--- Given passage ---
※

Because it's the U.S. Army's Energy Awareness Month, it may be a good time to remind President Obama of oil's importance to economic security and the role that wartime leadership and image play in getting your hands on it post-victory. He can't just quietly outsource and downplay war because it's icky, then call dibs on victory, as he has just done with Libya. Something has to give.
When Libya's Muammar Gadhafi was killed in the fog of war last week, President Obama was quick to praise the "strength of American leadership around the world," while simultaneously bragging: "Without putting a single U.S. service member on the ground, we achieved our objectives, and our NATO mission will soon come to an end."
Let's cut through the spin: By "American service members," Obama means soldiers in American uniforms deployed by the U.S. military. He didn't choose those words by accident. Americans working for private security firms contracted by the U.S. government are currently present in Iraq, Libya, Afghanistan and elsewhere, but they conveniently don't technically count as U.S. soldiers.
There's nothing wrong with the government outsourcing of military efforts to arms-length entities -- many talented Special Forces and intelligence personnel have joined these private firms for the higher pay and greater freedom in mission choice. Not all of them are mall security guard types looking to play Lawrence of Arabia. The free market applies to their performance, with competent firms ultimately getting more and renewed opportunities. But outsourcing cannot be a substitute for strong, visible, top-down leadership.
The flip side of outsourcing is that when the commander in chief of the American Armed Forces can say, as with the Libyan mission, that America had no troops in American uniform officially on the ground, while the French were sending both hardware and hundreds of uniformed military ground personnel, it's then difficult to lay equal claim to the spoils of victory. In contrast to President Obama, French President Nicolas Sarkozy appointed himself CEO of this war, made a trip to the region with Britain's David Cameron, and his secretary of state for foreign trade, Pierre Lellouche, is already making repeated visits to ensure payback.

※

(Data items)
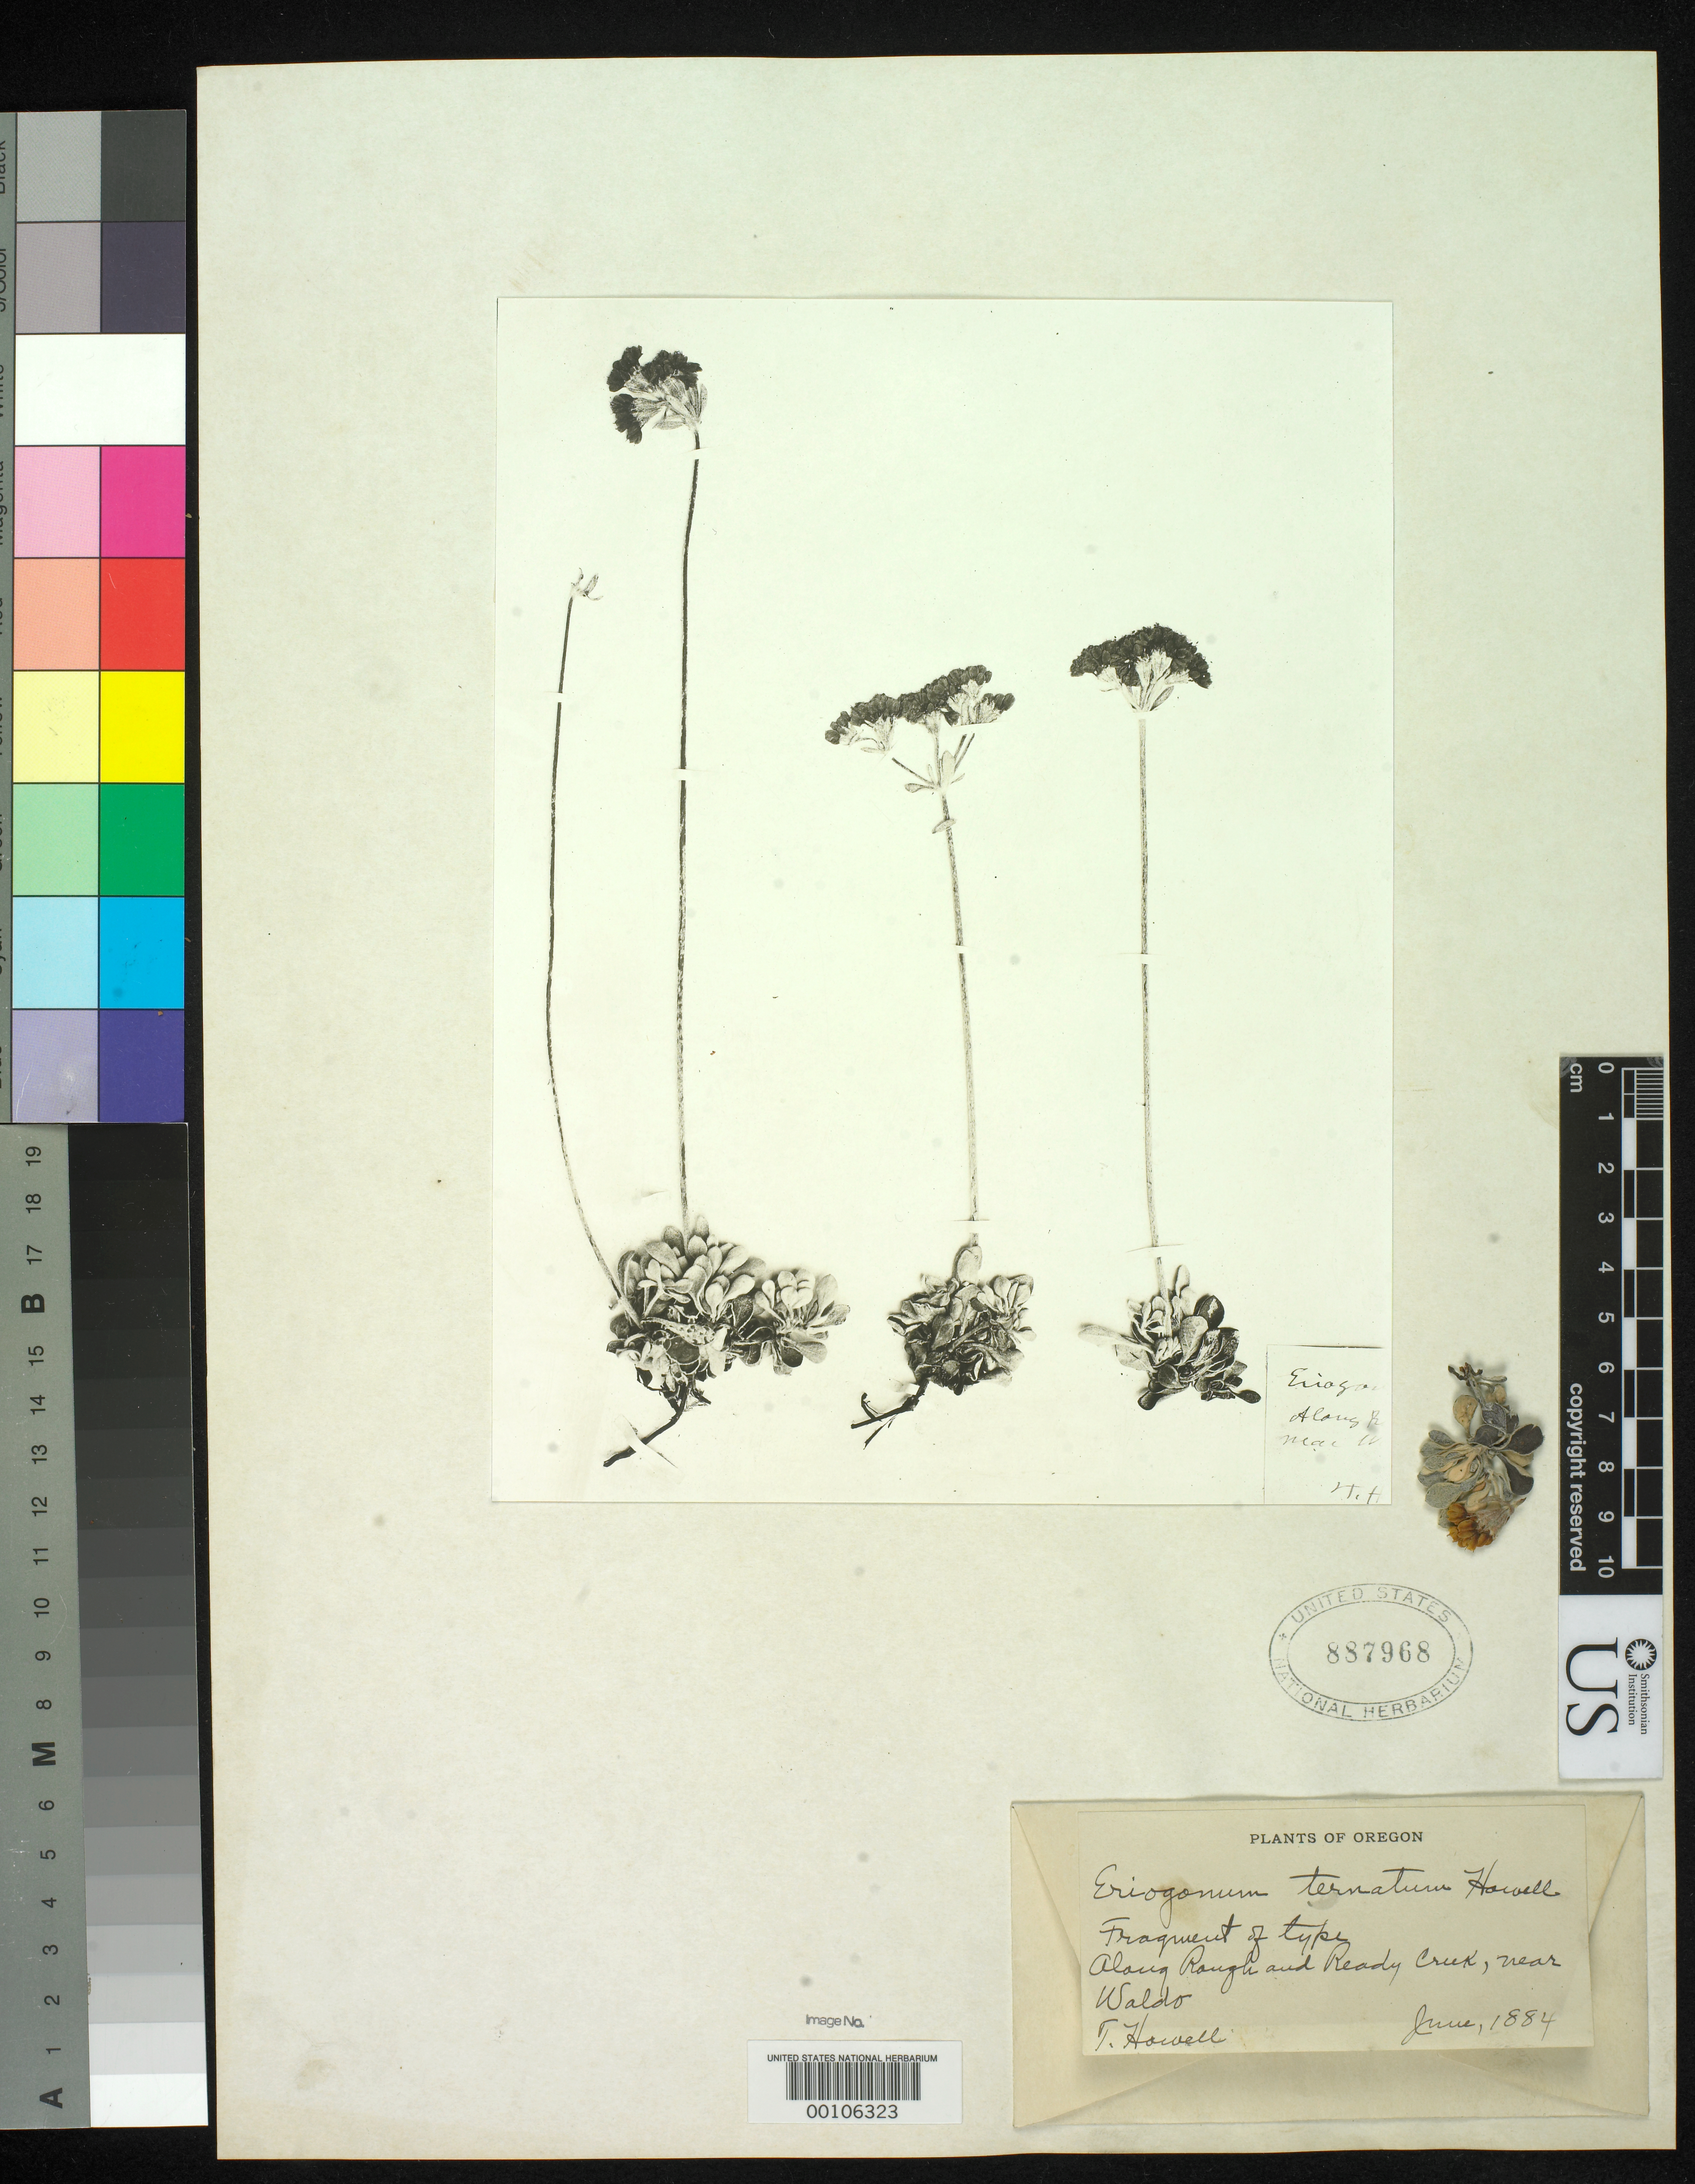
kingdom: Plantae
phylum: Tracheophyta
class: Magnoliopsida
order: Caryophyllales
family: Polygonaceae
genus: Eriogonum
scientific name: Eriogonum ternatum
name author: J.T. Howell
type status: Isotype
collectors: T. J. Howell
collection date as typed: Jun 1884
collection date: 1884-06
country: United States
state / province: Oregon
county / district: Josephine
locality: Near Waldo.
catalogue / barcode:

※

--- Brief 1 ---
Print the stretch of the Libya commentary from "Because it's the" through "has to give.".
--- Brief 2 ---
For each statement below, answer yes or no according to the Libya commentary, and quote the words from it that settle the matter. (a) Obama claimed the objectives were achieved without any U.S. service member on the ground. (b) The French sent no uniformed ground personnel to Libya. (c) Pierre Lellouche is identified as France's secretary of state for foreign trade.

--- Exercise result 1 ---
Because it's the U.S. Army's Energy Awareness Month, it may be a good time to remind President Obama of oil's importance to economic security and the role that wartime leadership and image play in getting your hands on it post-victory. He can't just quietly outsource and downplay war because it's icky, then call dibs on victory, as he has just done with Libya. Something has to give.

--- Exercise result 2 ---
(a) Yes: "Without putting a single U.S. service member on the ground, we achieved our objectives"
(b) No: "the French were sending both hardware and hundreds of uniformed military ground personnel"
(c) Yes: "his secretary of state for foreign trade, Pierre Lellouche"